An AI-based Factorio game agent capable of autonomously analyzing game states and executing operations.
Factorio Agent is an intelligent agent built using the OpenAI Agent SDK that interacts with Factorio game servers via the RCON protocol. The agent can:
- Analyze game states (player position, resources, inventory, etc.)
- Formulate short-term and long-term strategies
- Execute game operations (movement, building placement, resource collection, etc.)

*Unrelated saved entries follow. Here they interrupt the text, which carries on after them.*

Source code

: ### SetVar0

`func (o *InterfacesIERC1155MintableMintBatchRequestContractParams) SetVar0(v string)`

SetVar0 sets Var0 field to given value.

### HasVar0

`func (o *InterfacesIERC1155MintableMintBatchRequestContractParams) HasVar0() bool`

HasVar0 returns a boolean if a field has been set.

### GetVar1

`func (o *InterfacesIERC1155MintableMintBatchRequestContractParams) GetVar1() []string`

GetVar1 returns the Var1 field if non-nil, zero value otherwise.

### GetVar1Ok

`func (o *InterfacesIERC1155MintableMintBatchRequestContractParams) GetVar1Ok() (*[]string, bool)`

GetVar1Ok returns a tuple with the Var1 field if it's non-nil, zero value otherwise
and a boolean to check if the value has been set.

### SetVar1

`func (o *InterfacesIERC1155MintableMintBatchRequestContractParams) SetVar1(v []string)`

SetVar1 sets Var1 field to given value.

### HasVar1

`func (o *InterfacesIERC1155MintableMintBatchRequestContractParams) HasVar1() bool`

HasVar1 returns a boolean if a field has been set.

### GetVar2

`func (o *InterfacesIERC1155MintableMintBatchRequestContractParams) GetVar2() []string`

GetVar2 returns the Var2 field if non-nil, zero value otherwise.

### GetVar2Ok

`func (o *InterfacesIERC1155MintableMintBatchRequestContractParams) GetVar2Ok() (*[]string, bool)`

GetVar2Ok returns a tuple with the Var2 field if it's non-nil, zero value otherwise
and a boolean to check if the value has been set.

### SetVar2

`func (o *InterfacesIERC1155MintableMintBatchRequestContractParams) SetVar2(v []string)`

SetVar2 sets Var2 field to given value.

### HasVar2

- Autonomously adjust plans in response to changes in the game
- MQTT workflow in Node-Red also integrated, as you can use agent node in Node-Red rather than OpenAi agent SDK. But it needs a Factorio MQTT Notify mod installed and
publisher.py
running. If you have installed Node-Red, you can simply import the workflow via a json file here.
- OpenAI API: Provides AI decision-making capabilities
- RCON Protocol: Communicates with Factorio servers
- Python Asynchronous Programming: Handles game interactions and AI responses
- Factorio Runtime API: Realizes game operations tool functions via Lua Factorio API
- Python 3.11+
- Factorio above 2.0 version (Here I use 2.0.32)
- OpenAI API key
- Clone the repository:
git clone https://github.com/lvshrd/factorio-agent.git
cd factorio-agent
- Create and activate a virtual environment:
conda create -n factorio_agent_env python=3.11
conda activate factorio_agent_env
- Install dependencies:
pip install -r requirements.txt
- Configuration:
Rename config_example.toml
to config.toml
and fill in your OpenAI API key and Factorio server information:
[openai]
OPENAI_API_KEY = "your-api-key-here"
[factorio]
server_address = "localhost"
rcon_port = 27015
rcon_password = "your-rcon-password"
[agent]
max_steps = 100
step_delay = 5
-
Create a new single freeplay game and ensure the Factorio server is running with RCON enabled (When needed, start a Multiplayer game and configure the RCON port and password in
./config/config.ini
in your game directory ) -
Unnecessary: Execute any command first to unlock the achievement limit. For example: run test scripts to ensure the RCON connection is working and the Factorio API is accessible by the agent.
python test/RCON_test.py
python test/interface_test.py
- Run the agent:
python main.py
- The agent will begin analyzing the game state and executing operations
factorio-agent/
├── api/ # API-related code
│ ├── __init__.py
│ ├── agent_tools.py # Agent tool functions
│ ├── factorio_interface.py # Factorio interface
│ ├── sandbox/ # sandbox mode API
│ │ └── base.py
│ └── prototype.py # Game prototype definitions
├── test/ # Test code
│ ├── __init__.py
│ ├── RCON_test.py
│ └── interface_test.py
├── config.toml # Configuration file
├── main.py # Main program
└── README.md # Project documentation
Add new tool functions in api/agent_tools.py
:
@function_tool
def your_new_tool(param1: str, param2: int) -> str:
"""
Tool function description
Args:
param1: Parameter 1 description
param2: Parameter 2 description
Returns:
Return value description
"""
# Implementation logic
return result
Then add the tool to the factorio_agent
initialization in main.py
.
Modify the system_prompt
in config.toml
to adjust the agent's behavior and goals.
- Connection Errors: Ensure the Factorio server is running and RCON is enabled
- API Errors: Check that your OpenAI API key is correct
- Max Turns Error: Increase the
max_turns
parameter inRunner.run()
, default is 10
# Modify in main.py
result = await Runner.run(factorio_agent, message, max_turns=20) # Increase to 20 or more
Check the factorio_agent.log
file for detailed runtime logs and error information.
2025-03-20 11:09:20,587 - httpx - INFO - HTTP Request: POST https://api.openai.com/v1/responses "HTTP/1.1 200 OK"
2025-03-20 11:09:20,850 - factorio_agent - INFO - Step 7 - Agent response: ### Current Game State
- **Player Position:** (x: -17.5, y: -118.5)
- **Inventory:** 1 wood
- **Nearby Resources:** A large coal deposit surrounding the player
### Analysis
The location features a substantial coal reserve, which can be utilized to fuel basic industries. The inventory is minimal with only one piece of wood, highlighting the need to gather more resources to expand and automate our base operations.
### Next Step Plan
1. **Objective:** Establish a temporary mining setup to begin extracting coal.
2. **Action Plan:**
- Find available entity prototypes to create a mining drill if materials permit.
- If the materials allow, place a mining drill on coal and start extraction.
### Actions to Execute
1. Check available prototypes for mining equipment.
2. Decide on extraction setup based on available entities.
This project is licensed under the MIT License - see the LICENSE file for details.